Allerdings ist bisher dem Vortrag der Klägerin, an Schlafstörungen, Schwindelgefühlen, Schweißausbrüchen, Nervosität zu leiden, die ggf. auch auf hormonelle Veränderungen infolge der Schilddrüsenentfernung zurückzuführen sind, nicht ausreichend nachgegangen worden. Der Beklagte weist zwar zu Recht daraufhin, dass derartige psycho-vegetative Störungen bisher ärztlicherseits nicht bestätigt worden sind. Dies ist aber nicht gleichbedeutend damit, dass sie - entgegen dem Vorbringen der Klägerin - nicht vorliegen; allenfalls ist insoweit ggf. der Schluss möglich, dass sie in ihre Auswirkungen so gering sind, dass sie in den bisher vorliegenden Berichten nicht gesondert erwähnt worden sind. Damit sind aber leichtere psychovegetative oder psychische Störungen, die einen GdB von 0 - 20 bedingen (AHP Nr. 26.3, S. 60), zumindest nicht ausgeschlossen. Dementsprechend hätte zumindest ein ergänzender Befundbericht unter gezielter Fragestellung z.B. von der behandelnden Praktischen Ärztin Dr. Bxxxxxxxxxx als Grundlage für die gerichtliche Entscheidung, ob weitere Ermittlungen erforderlich sind, eingeholt werden müssen.

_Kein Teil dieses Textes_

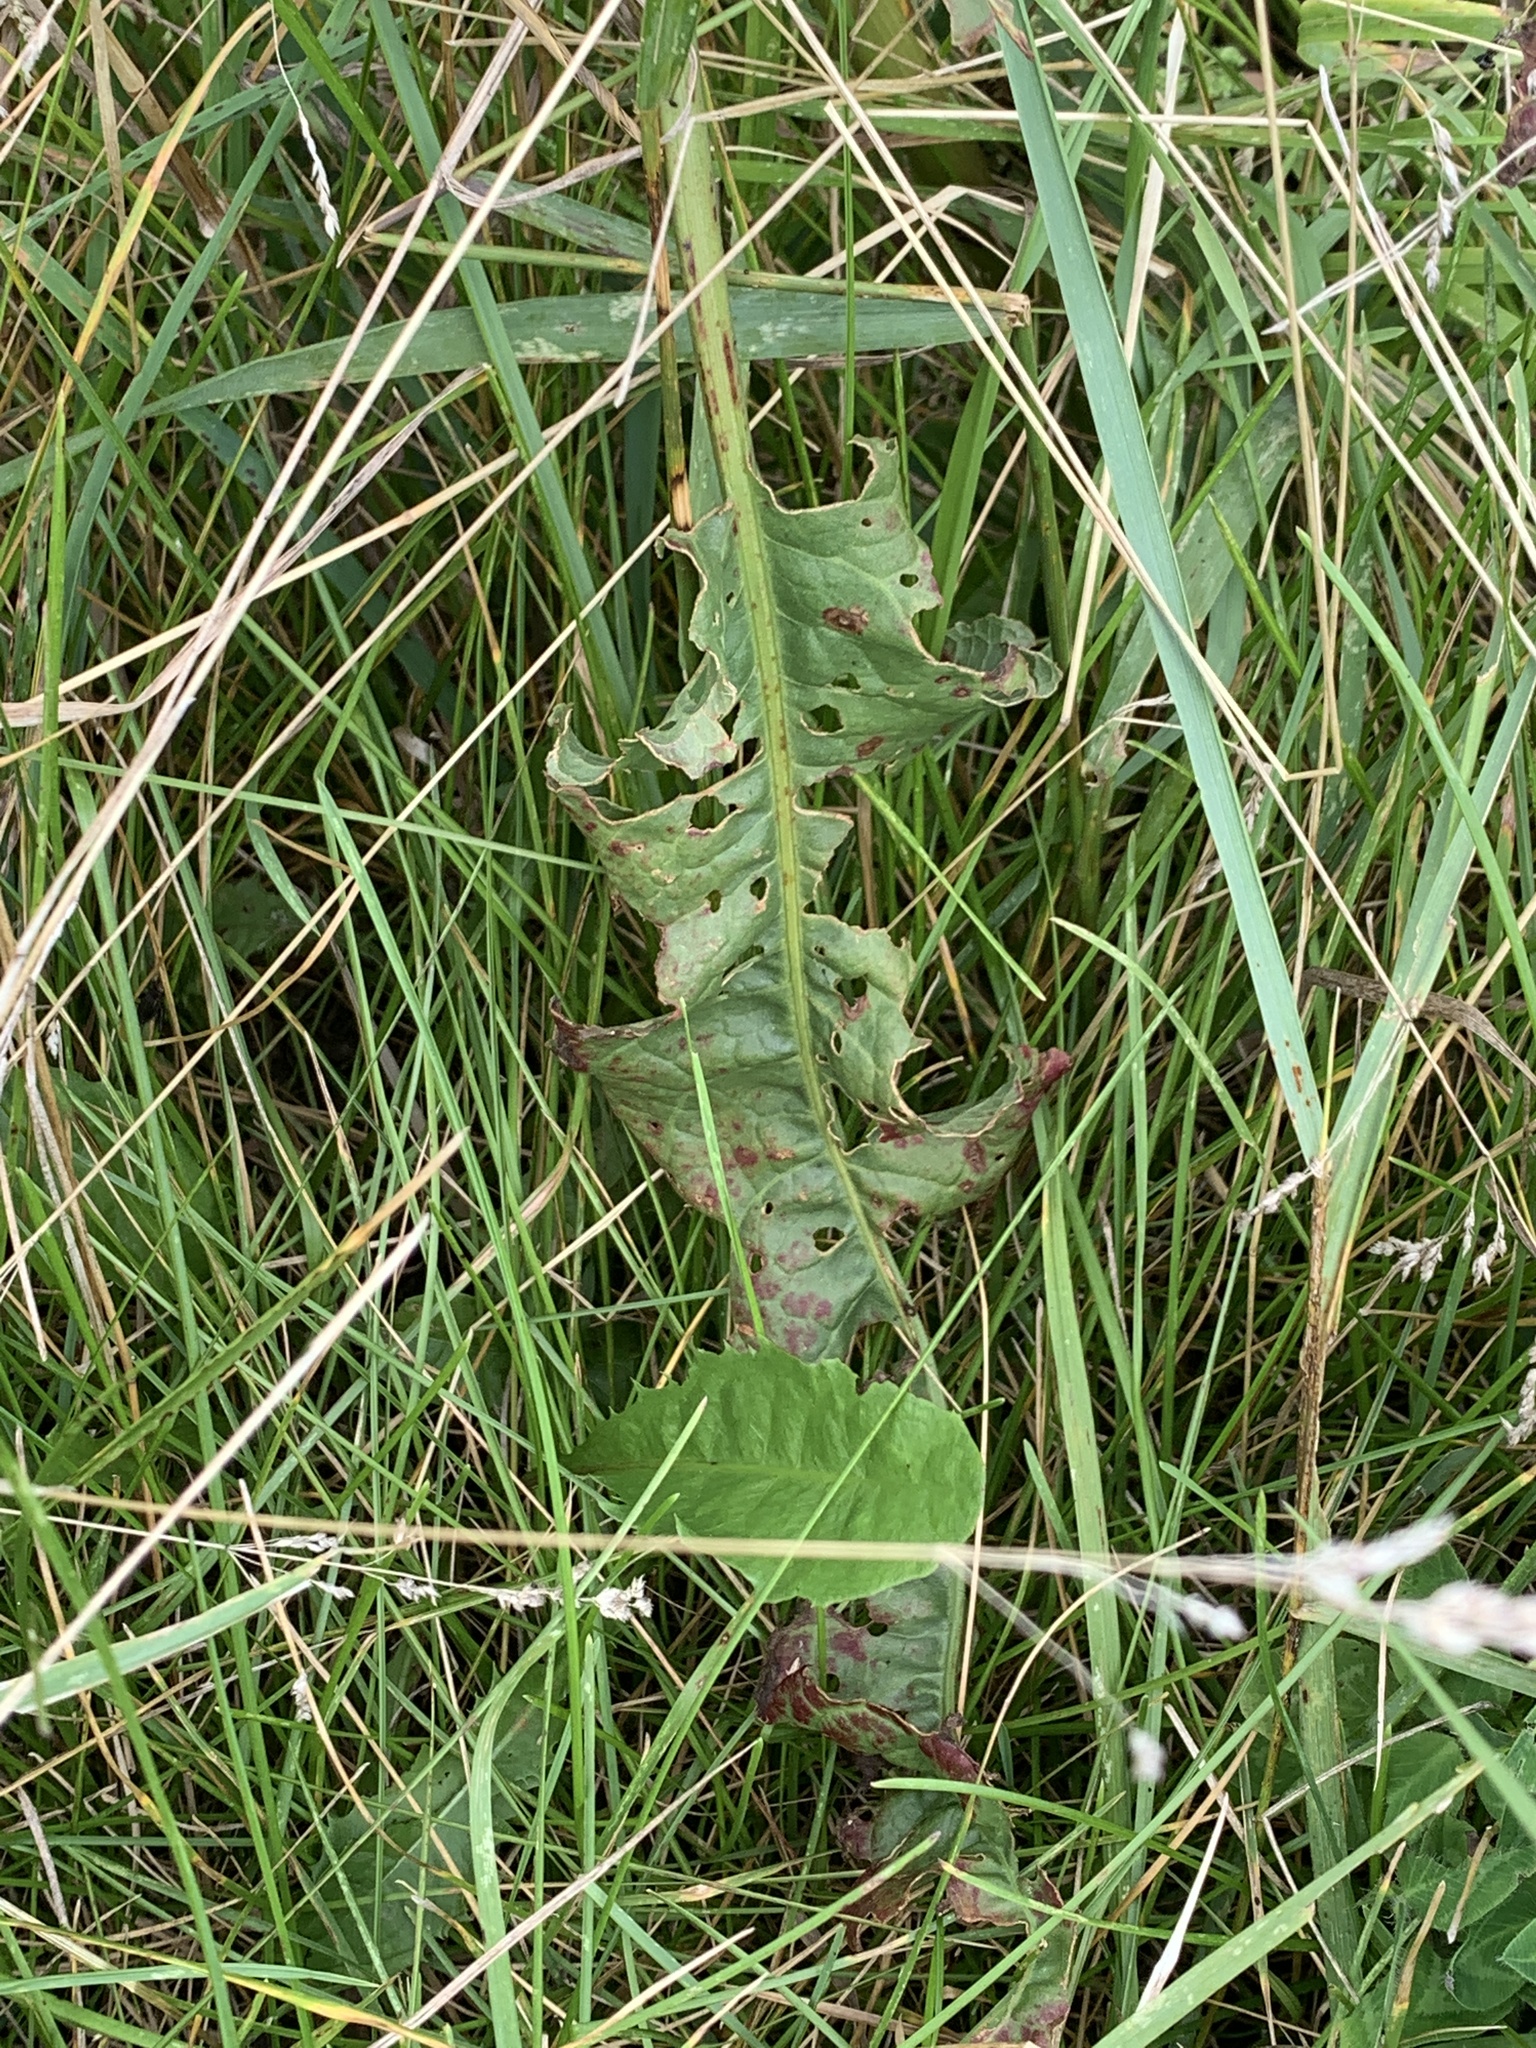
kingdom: Plantae
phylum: Tracheophyta
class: Magnoliopsida
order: Caryophyllales
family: Polygonaceae
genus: Rumex
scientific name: Rumex crispus
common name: Curled dock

c) Im Rahmen seiner o.a. Ermittlungen wird das SG auch dem weiteren Vorbringen der Klägerin, eine Verschlimmerung ihrer Gesundheitsstörungen sei eingetreten, zunächst von Amts wegen nachzugehen haben. Dazu wird von der Klägerin das vollständige Gutachten der Fachärztin für Allgemeinmedizin Dr. Gxxx vom 18.11.2002 anzufordern und ggf. die Akten des Landgerichts Kxxxxxx, Az. 10 O 253/01, beizuziehen sein.

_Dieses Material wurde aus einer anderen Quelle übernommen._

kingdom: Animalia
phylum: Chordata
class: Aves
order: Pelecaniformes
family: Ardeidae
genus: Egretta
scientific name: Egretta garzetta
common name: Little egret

d) Auch die unter Punkt 3 a) und b) aufgezeigten Verfahrensmängel sind entscheidungserheblich. Es kann nämlich nicht ausgeschlossen werden, dass das SG bei ordnungsgemäßer Sachverhaltsaufklärung eine andere Entscheidung getroffen hätte.

4. Die trotz des Vorliegens der Voraussetzungen des § 159 Abs. 1 SGG nicht zwingend vorgeschriebene Zurückverweisung ist angesichts der Kürze des Berufungsverfahrens und im Hinblick darauf, dass den Beteiligten eine weitere Tatsacheninstanz - zur sachgerechten Aufklärung des Sachverhalts - erhalten bleiben soll, geboten.

Die Kostenentscheidung bleibt dem SG vorbehalten.

Die Voraussetzungen für die Zulassung der Revision liegen nicht vor (§ 160 Abs. 2 SGG).